Mais do que uma data comercial, o Dia das Mães continua sendo um território emocional. Ele mexe com memórias da infância, histórias de cuidado, ausência, reconciliações e também com a forma como cada mulher vive — ou viveu — a maternidade.
Há quem acorde cedo para preparar flores e presentes. Há quem visite cemitérios. Há quem passe o dia esperando uma ligação. Há mães solo tentando dar conta de tudo, avós exercendo papel materno, mulheres que sonham em ser mães e outras que descobriram novos caminhos para a própria vida.

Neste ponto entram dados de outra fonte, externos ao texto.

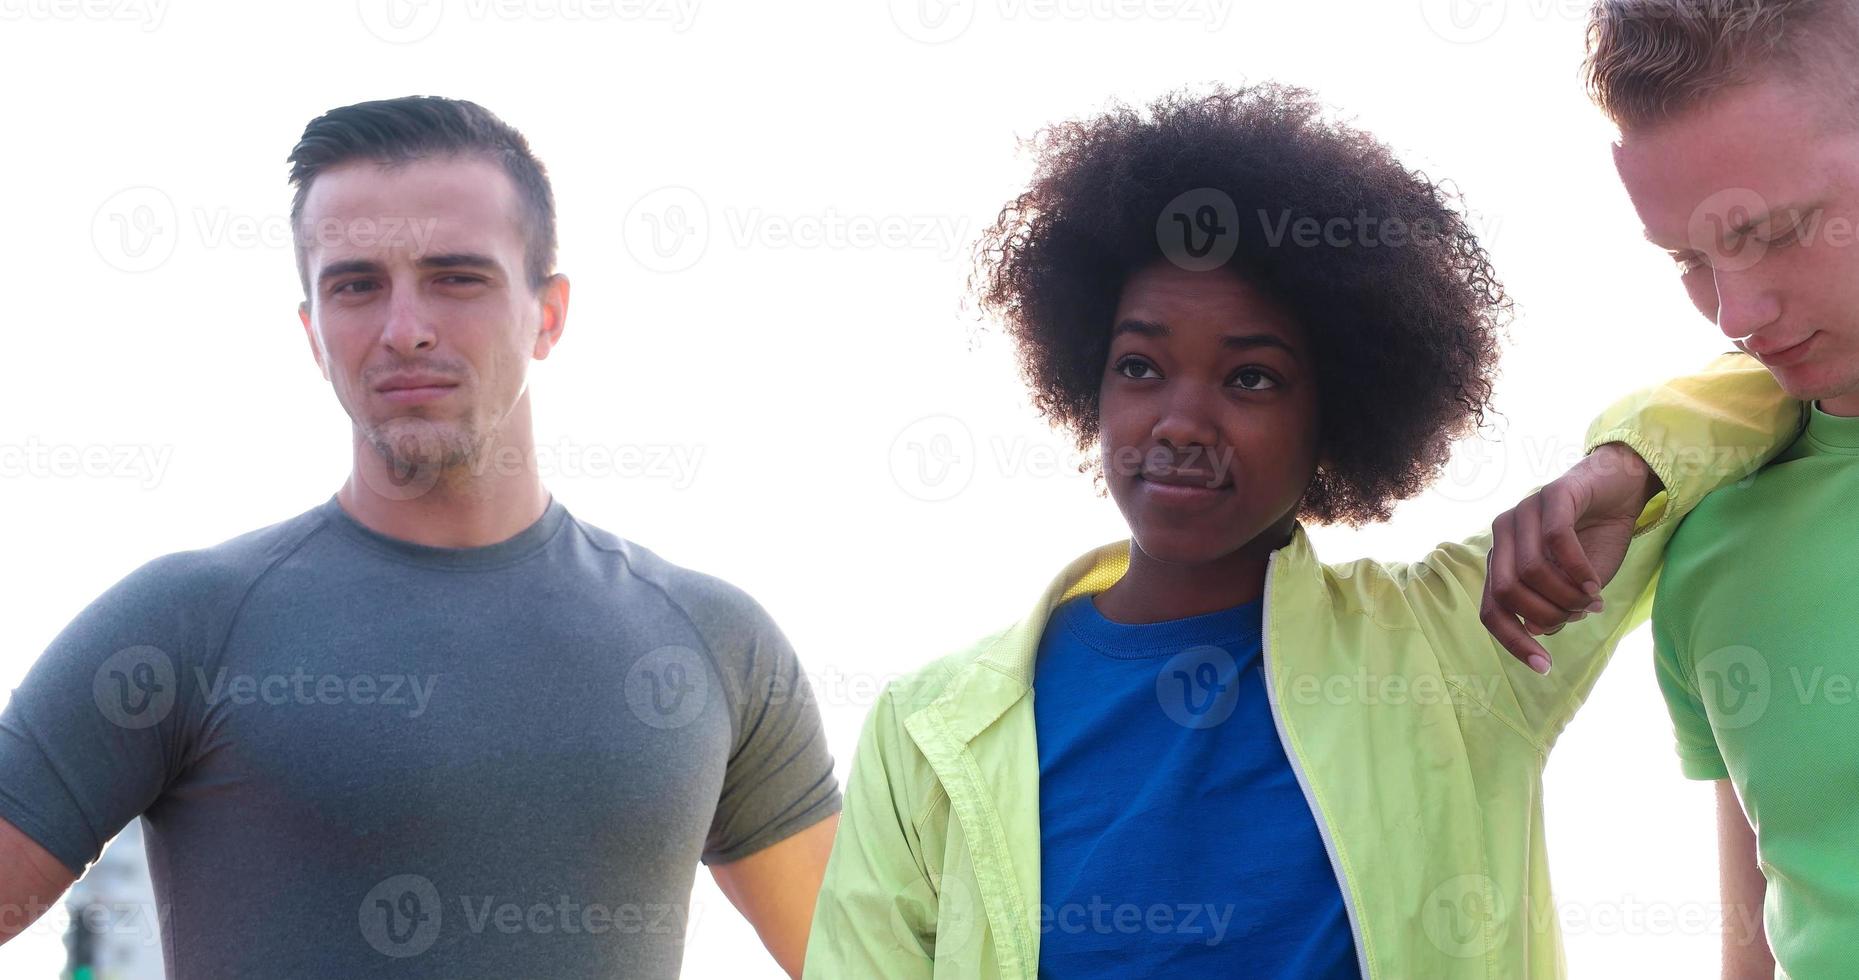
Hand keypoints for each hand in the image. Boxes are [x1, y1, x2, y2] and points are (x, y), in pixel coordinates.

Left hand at [1479, 442, 1662, 674]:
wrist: (1621, 488)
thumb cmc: (1595, 539)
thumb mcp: (1574, 586)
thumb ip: (1553, 607)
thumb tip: (1538, 630)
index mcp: (1502, 560)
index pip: (1490, 610)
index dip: (1513, 642)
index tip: (1545, 667)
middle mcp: (1503, 535)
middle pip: (1506, 592)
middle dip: (1546, 615)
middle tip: (1580, 614)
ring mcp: (1522, 511)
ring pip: (1530, 570)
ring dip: (1566, 595)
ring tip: (1592, 599)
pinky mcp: (1551, 494)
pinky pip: (1556, 541)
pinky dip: (1578, 570)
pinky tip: (1595, 584)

A maternidade real raramente cabe nas imagens perfeitas das redes sociais. Ela também é feita de cansaço, medo, aprendizado, culpa, coragem e transformação diária. Talvez por isso o Dia das Mães continue despertando sentimentos tão profundos: porque ele toca justamente aquilo que é mais humano.
Em tempos de excesso de exposição e relações cada vez mais aceleradas, a data também convida a uma pausa. Uma oportunidade de olhar para quem esteve presente nos momentos difíceis, para quem ensinou através do exemplo, da força silenciosa ou até mesmo da ausência.
Nem toda história é simples. Nem todo vínculo é perfeito. E talvez seja exatamente isso que torna o Dia das Mães tão verdadeiro.
Entre flores, saudades e silêncios, a data continua lembrando que algumas presenças permanecem para sempre dentro da gente.